Using ArchiChect 1.2 to check for 32-bit code

Following my article yesterday examining how you can check whether an app is likely to be compatible with macOS 10.15 Catalina, there’s been something of a rush to download my free 32-bit checking tool ArchiChect.

As far as I know, ArchiChect is the only utility which will tell you whether a specific app or other executable code is fully 64-bit compatible. Others – I mentioned Go64 and my own 32-bitCheck yesterday – look at whole folders and more. But by now, if you’re intending to upgrade to Catalina, you should be looking more at specifics than surveys.

ArchiChect will check almost any executable code, including apps, command tools, extensions, and other code bundles. You can drag any of those and drop them onto the app for checking. However, until this new version 1.2 of ArchiChect, you weren’t able to check an app using the Open command in its File menu.

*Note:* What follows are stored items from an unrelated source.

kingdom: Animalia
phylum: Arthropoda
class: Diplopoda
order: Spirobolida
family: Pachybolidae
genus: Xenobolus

When ArchiChect checks code, it not only reports the overall support, but for bundles it examines their entire contents, and reports any components it finds which are still 32-bit. This old version of FileMaker Pro Advanced, for example, supports both 32- and 64-bit architectures, but contains three components which are 32-bit. You can then assess whether those will prevent the app from running in Catalina’s pure 64-bit environment.

ArchiChect version 1.2 will now open apps and check them fully using the Open command in its File menu. Although it will also open other code bundles from that command, those aren’t properly recognised or checked unless you use drag and drop. This new version is available from here: archichect12
from Downloads above, and from its Product Page.

I hope that it helps you prepare for Catalina.